A Review of Personal Capital’s Retirement Planner
Retirement Tracker
Personal Capital provides a fairly robust retirement planner. During setup, you will select any cash windfalls (annuities, inherence, pensions, downsizing your home). You will also enter any projected ongoing income, including rental income or part-time work in retirement. You will finally enter the annual budget you would like to support in retirement.

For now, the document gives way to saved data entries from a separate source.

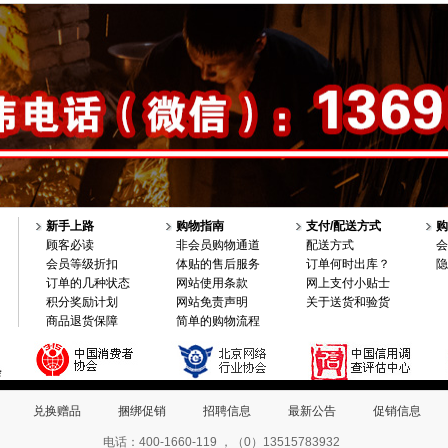
新手上路
购物指南
支付/配送方式
购
顾客必读
非会员购物通道
配送方式
会
会员等级折扣
体贴的售后服务
订单何时出库？
隐
订单的几种状态
网站使用条款
网上支付小贴士
积分奖励计划
网站免责声明
关于送货和验货
商品退货保障
简单的购物流程
兑换赠品
捆绑促销
招聘信息
最新公告
促销信息
电话：400-1660-119 ，（0）13515783932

Personal Capital will then run a moderate sample Monte Carlo module to estimate how likely you are to be able to live the life you dream of in retirement.
Retirement Savings
Based on your target retirement age and projected spending in retirement, the retirement planner will present you with a recommended amount to save each year to keep on track. The dashboard effectively uses a simple gauge visual to show your progress towards your goal.
Emergency Fund
Personal Capital plots your total cash holdings against the standard recommended amount of 3-6 months of expenses. The system will use your monthly budget as a baseline, alerting you if your savings fall too low or if you have extra cash, you might better invest elsewhere.
Budgeting
Budgeting is one area where Personal Capitals current efforts may fall a little short. Transactions are automatically categorized and presented through a pie chart, but the ability to create a full budget plan it outside of the current scope of what their tools provide. A tool such as You Need a Budget or even Mint exceed what is on offer here.
Reviewing the Pros and Cons of Personal Capital
Pros:
Visualizations of all of your financials in one place
a holistic view of where your money comes from, where it goes, and how your financial health is changing over time. For many individuals, the presented visuals can allow them to understand the impact of their financial activities better than the underlying data.
Cons:
Providing your financial credentials to any third party can be distressing
Industry best practices are followed to keep your information secure.
Budgeting tools are limited
Options such as You Need a Budget offer much more robust tools to help you stick to a budget.
Are the above Personal Capital Tools Truly Free?
While Personal Capital offers paid financial management services, all the above tools are free. You will receive pop-up ads reminding you of their paid services upon login. I find these attempts to push their paid services to be appropriately passive and worth dealing with, considering the free tools they provide.
It’s easy to envision a world where Personal Capital places limitations on their free tools, perhaps limiting the filters to only allow you to view the last seven days or limiting how often you can refresh your accounts. They have resisted this temptation, and their free tools provide significant value. Perhaps some of this results from competition from services including Intuit’s Mint and You Need a Budget, but regardless of the reason, free users benefit.
Does Personal Capital Keep or Own Your Data?
Personal Capital will retain any communications between you and their employees. This includes any communications from their marketing and advisory teams, as well as any issues you may have submitted to their support teams. This practice is not unique to Personal Capital and exists to comply with legal regulations around financial document retention of five years.
Personal Capital’s privacy policy promises their clients that they “do not rent, sell or trade your Personal Information” and consumer data is hosted in the United States.